## Work to be completed
Extract from the entries below, exactly as given, only the lines from the line containing "- Check Supabase logs for any database errors" to the line containing "1. Set up webhook", both lines included.

Plain-text document sources:
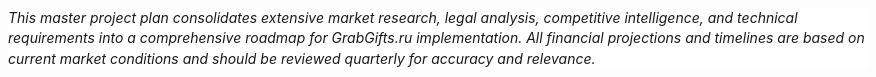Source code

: *This master project plan consolidates extensive market research, legal analysis, competitive intelligence, and technical requirements into a comprehensive roadmap for GrabGifts.ru implementation. All financial projections and timelines are based on current market conditions and should be reviewed quarterly for accuracy and relevance.*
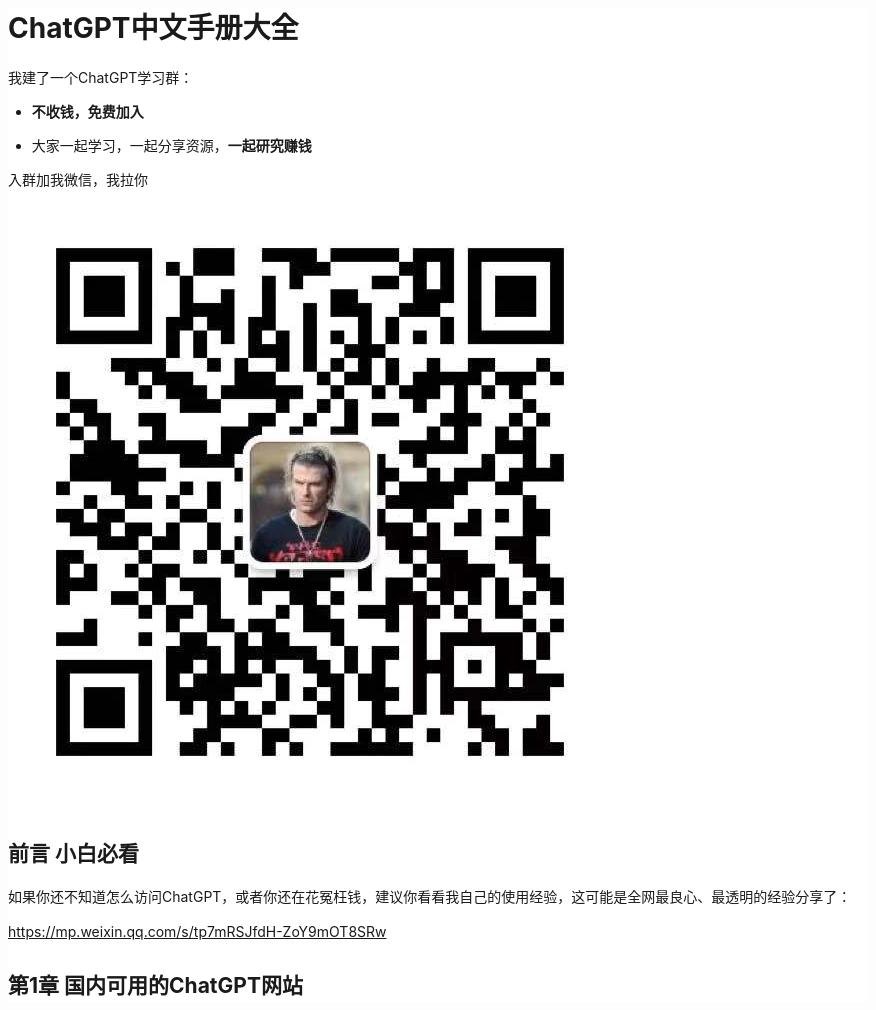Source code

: # ChatGPT中文手册大全

我建了一个ChatGPT学习群：

- **不收钱，免费加入**

- 大家一起学习，一起分享资源，**一起研究赚钱**

入群加我微信，我拉你

![](/images/chatgpt/syw.jpg)



## 前言 小白必看

如果你还不知道怎么访问ChatGPT，或者你还在花冤枉钱，建议你看看我自己的使用经验，这可能是全网最良心、最透明的经验分享了：

https://mp.weixin.qq.com/s/tp7mRSJfdH-ZoY9mOT8SRw



## 第1章 国内可用的ChatGPT网站
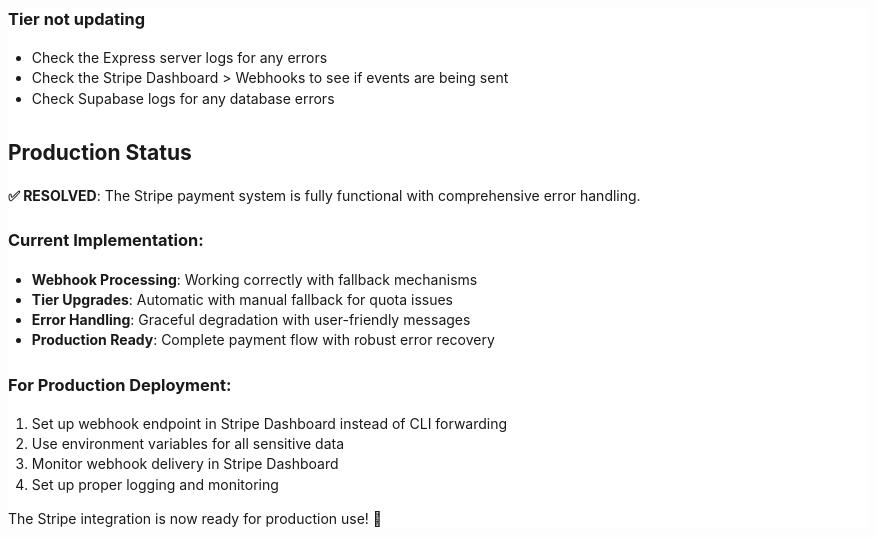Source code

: ### Tier not updating
- Check the Express server logs for any errors
- Check the Stripe Dashboard > Webhooks to see if events are being sent
- Check Supabase logs for any database errors

## Production Status

**✅ RESOLVED**: The Stripe payment system is fully functional with comprehensive error handling.

### Current Implementation:
- **Webhook Processing**: Working correctly with fallback mechanisms
- **Tier Upgrades**: Automatic with manual fallback for quota issues
- **Error Handling**: Graceful degradation with user-friendly messages
- **Production Ready**: Complete payment flow with robust error recovery

### For Production Deployment:
1. Set up webhook endpoint in Stripe Dashboard instead of CLI forwarding
2. Use environment variables for all sensitive data
3. Monitor webhook delivery in Stripe Dashboard
4. Set up proper logging and monitoring

The Stripe integration is now ready for production use! 🚀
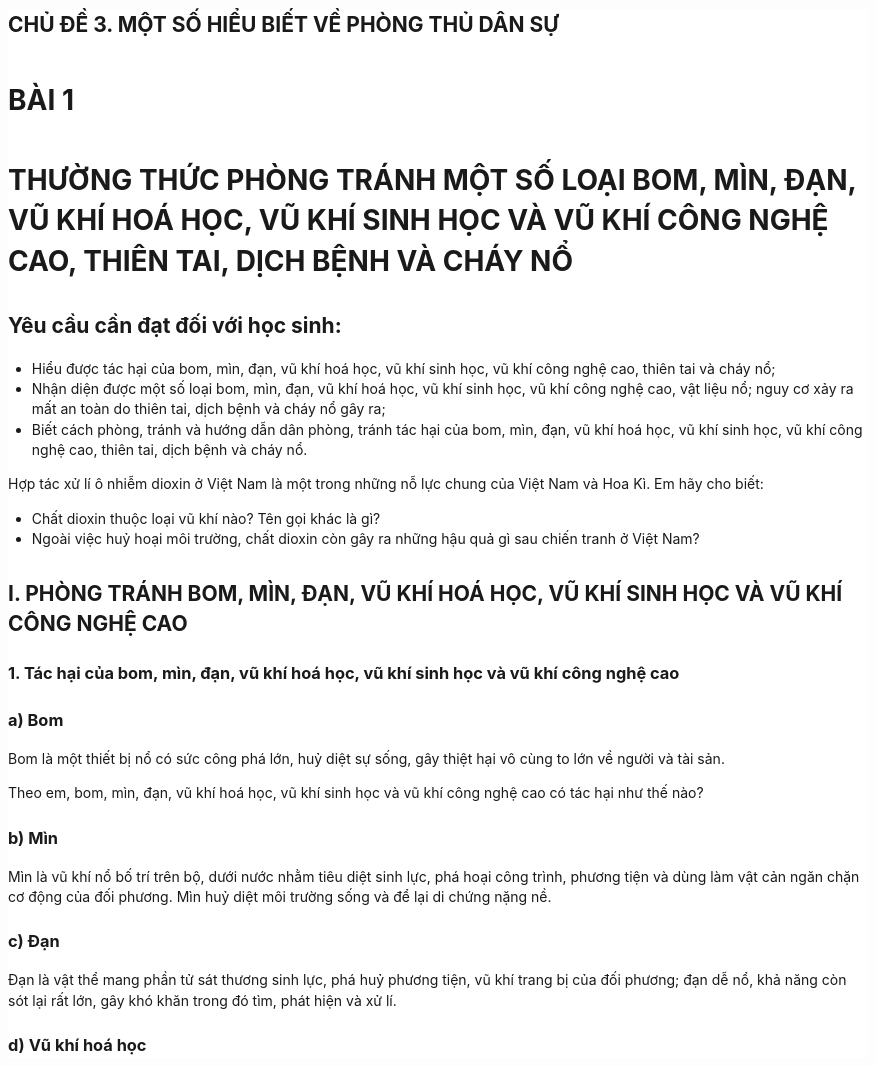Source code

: ## CHỦ ĐỀ 3. MỘT SỐ HIỂU BIẾT VỀ PHÒNG THỦ DÂN SỰ
# BÀI 1
# THƯỜNG THỨC PHÒNG TRÁNH MỘT SỐ LOẠI BOM, MÌN, ĐẠN, VŨ KHÍ HOÁ HỌC, VŨ KHÍ SINH HỌC VÀ VŨ KHÍ CÔNG NGHỆ CAO, THIÊN TAI, DỊCH BỆNH VÀ CHÁY NỔ

## Yêu cầu cần đạt đối với học sinh:

- Hiểu được tác hại của bom, mìn, đạn, vũ khí hoá học, vũ khí sinh học, vũ khí công nghệ cao, thiên tai và cháy nổ;
- Nhận diện được một số loại bom, mìn, đạn, vũ khí hoá học, vũ khí sinh học, vũ khí công nghệ cao, vật liệu nổ; nguy cơ xảy ra mất an toàn do thiên tai, dịch bệnh và cháy nổ gây ra;
- Biết cách phòng, tránh và hướng dẫn dân phòng, tránh tác hại của bom, mìn, đạn, vũ khí hoá học, vũ khí sinh học, vũ khí công nghệ cao, thiên tai, dịch bệnh và cháy nổ.

Hợp tác xử lí ô nhiễm dioxin ở Việt Nam là một trong những nỗ lực chung của Việt Nam và Hoa Kì. Em hãy cho biết:
- Chất dioxin thuộc loại vũ khí nào? Tên gọi khác là gì?
- Ngoài việc huỷ hoại môi trường, chất dioxin còn gây ra những hậu quả gì sau chiến tranh ở Việt Nam?

## I. PHÒNG TRÁNH BOM, MÌN, ĐẠN, VŨ KHÍ HOÁ HỌC, VŨ KHÍ SINH HỌC VÀ VŨ KHÍ CÔNG NGHỆ CAO
### 1. Tác hại của bom, mìn, đạn, vũ khí hoá học, vũ khí sinh học và vũ khí công nghệ cao

### a) Bom

Bom là một thiết bị nổ có sức công phá lớn, huỷ diệt sự sống, gây thiệt hại vô cùng to lớn về người và tài sản.

Theo em, bom, mìn, đạn, vũ khí hoá học, vũ khí sinh học và vũ khí công nghệ cao có tác hại như thế nào?

### b) Mìn

Mìn là vũ khí nổ bố trí trên bộ, dưới nước nhằm tiêu diệt sinh lực, phá hoại công trình, phương tiện và dùng làm vật cản ngăn chặn cơ động của đối phương. Mìn huỷ diệt môi trường sống và để lại di chứng nặng nề.

### c) Đạn

Đạn là vật thể mang phần tử sát thương sinh lực, phá huỷ phương tiện, vũ khí trang bị của đối phương; đạn dễ nổ, khả năng còn sót lại rất lớn, gây khó khăn trong đó tìm, phát hiện và xử lí.

### d) Vũ khí hoá học
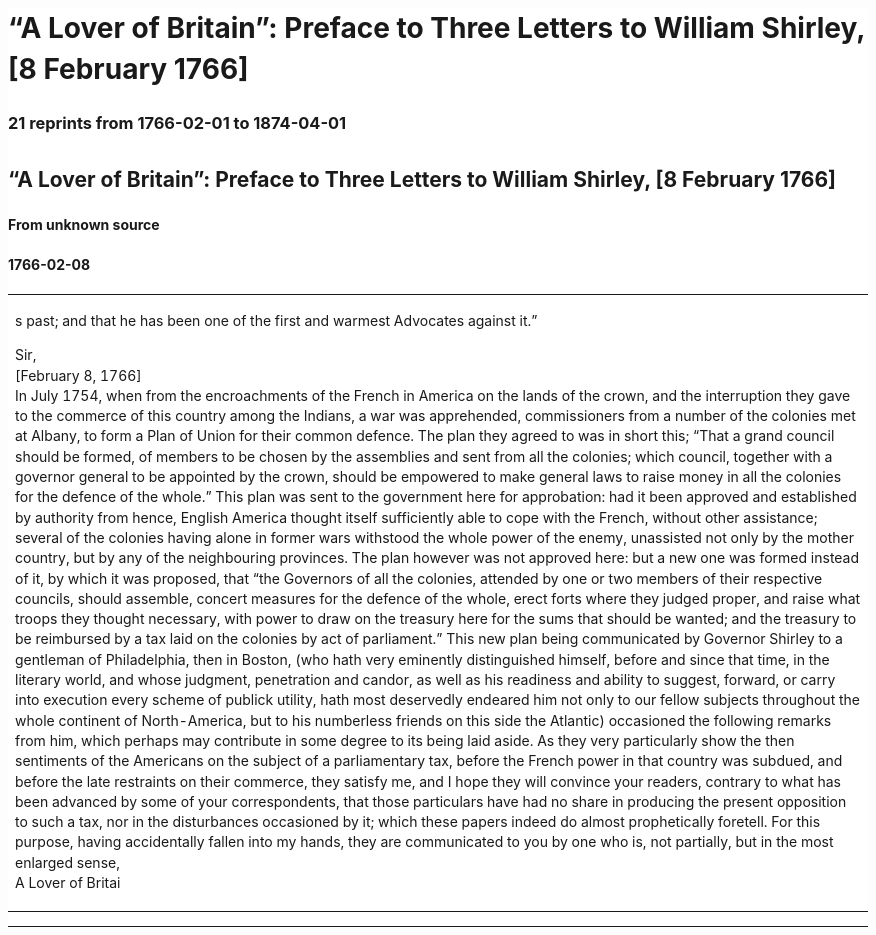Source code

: 
# “A Lover of Britain”: Preface to Three Letters to William Shirley, [8 February 1766]

### 21 reprints from 1766-02-01 to 1874-04-01

## “A Lover of Britain”: Preface to Three Letters to William Shirley, [8 February 1766]

#### From unknown source

#### 1766-02-08

<table style="width: 100%;"><tr><td style="width: 50%">

s past; and that he has been one of the first and warmest Advocates against it.”  
  
Sir,  
[February 8, 1766]  
In July 1754, when from the encroachments of the French in America on the lands of the crown, and the interruption they gave to the commerce of this country among the Indians, a war was apprehended, commissioners from a number of the colonies met at Albany, to form a Plan of Union for their common defence. The plan they agreed to was in short this; “That a grand council should be formed, of members to be chosen by the assemblies and sent from all the colonies; which council, together with a governor general to be appointed by the crown, should be empowered to make general laws to raise money in all the colonies for the defence of the whole.” This plan was sent to the government here for approbation: had it been approved and established by authority from hence, English America thought itself sufficiently able to cope with the French, without other assistance; several of the colonies having alone in former wars withstood the whole power of the enemy, unassisted not only by the mother country, but by any of the neighbouring provinces. The plan however was not approved here: but a new one was formed instead of it, by which it was proposed, that “the Governors of all the colonies, attended by one or two members of their respective councils, should assemble, concert measures for the defence of the whole, erect forts where they judged proper, and raise what troops they thought necessary, with power to draw on the treasury here for the sums that should be wanted; and the treasury to be reimbursed by a tax laid on the colonies by act of parliament.” This new plan being communicated by Governor Shirley to a gentleman of Philadelphia, then in Boston, (who hath very eminently distinguished himself, before and since that time, in the literary world, and whose judgment, penetration and candor, as well as his readiness and ability to suggest, forward, or carry into execution every scheme of publick utility, hath most deservedly endeared him not only to our fellow subjects throughout the whole continent of North-America, but to his numberless friends on this side the Atlantic) occasioned the following remarks from him, which perhaps may contribute in some degree to its being laid aside. As they very particularly show the then sentiments of the Americans on the subject of a parliamentary tax, before the French power in that country was subdued, and before the late restraints on their commerce, they satisfy me, and I hope they will convince your readers, contrary to what has been advanced by some of your correspondents, that those particulars have had no share in producing the present opposition to such a tax, nor in the disturbances occasioned by it; which these papers indeed do almost prophetically foretell. For this purpose, having accidentally fallen into my hands, they are communicated to you by one who is, not partially, but in the most enlarged sense,  
A Lover of Britai
</td></tr></table>

---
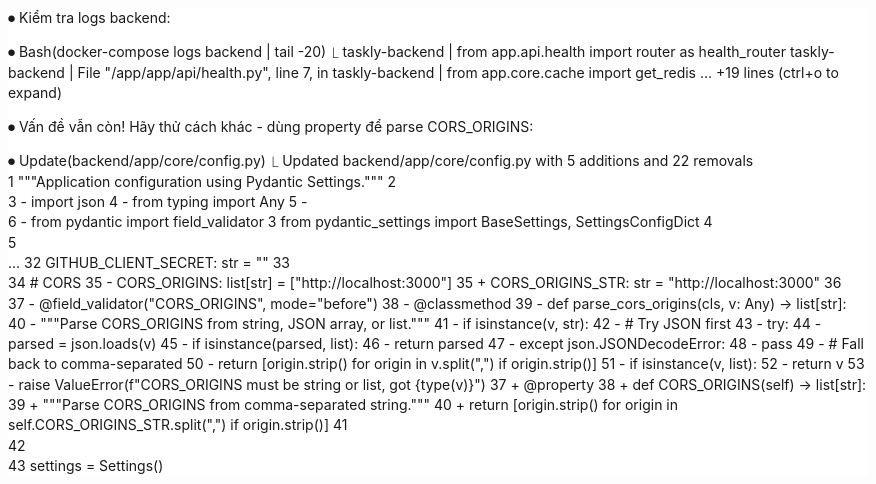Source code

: 
⏺ Kiểm tra logs backend:

⏺ Bash(docker-compose logs backend | tail -20)
  ⎿  taskly-backend  |     from app.api.health import router as health_router
     taskly-backend  |   File "/app/app/api/health.py", line 7, in <module>
     taskly-backend  |     from app.core.cache import get_redis
     … +19 lines (ctrl+o to expand)

⏺ Vấn đề vẫn còn! Hãy thử cách khác - dùng property để parse CORS_ORIGINS:

⏺ Update(backend/app/core/config.py)
  ⎿  Updated backend/app/core/config.py with 5 additions and 22 removals                                     
       1    """Application configuration using Pydantic Settings."""
       2    
       3 -  import json
       4 -  from typing import Any
       5 -  
       6 -  from pydantic import field_validator
       3    from pydantic_settings import BaseSettings, SettingsConfigDict
       4    
       5    
     ...
       32        GITHUB_CLIENT_SECRET: str = ""
       33    
       34        # CORS
       35 -      CORS_ORIGINS: list[str] = ["http://localhost:3000"]
       35 +      CORS_ORIGINS_STR: str = "http://localhost:3000"
       36    
       37 -      @field_validator("CORS_ORIGINS", mode="before")
       38 -      @classmethod
       39 -      def parse_cors_origins(cls, v: Any) -> list[str]:
       40 -          """Parse CORS_ORIGINS from string, JSON array, or list."""
       41 -          if isinstance(v, str):
       42 -              # Try JSON first
       43 -              try:
       44 -                  parsed = json.loads(v)
       45 -                  if isinstance(parsed, list):
       46 -                      return parsed
       47 -              except json.JSONDecodeError:
       48 -                  pass
       49 -              # Fall back to comma-separated
       50 -              return [origin.strip() for origin in v.split(",") if origin.strip()]
       51 -          if isinstance(v, list):
       52 -              return v
       53 -          raise ValueError(f"CORS_ORIGINS must be string or list, got {type(v)}")
       37 +      @property
       38 +      def CORS_ORIGINS(self) -> list[str]:
       39 +          """Parse CORS_ORIGINS from comma-separated string."""
       40 +          return [origin.strip() for origin in self.CORS_ORIGINS_STR.split(",") if origin.strip()]
       41    
       42    
       43    settings = Settings()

## Exercise output
- Check Supabase logs for any database errors

## Production Status

**✅ RESOLVED**: The Stripe payment system is fully functional with comprehensive error handling.

### Current Implementation:
- **Webhook Processing**: Working correctly with fallback mechanisms
- **Tier Upgrades**: Automatic with manual fallback for quota issues
- **Error Handling**: Graceful degradation with user-friendly messages
- **Production Ready**: Complete payment flow with robust error recovery

### For Production Deployment:
1. Set up webhook endpoint in Stripe Dashboard instead of CLI forwarding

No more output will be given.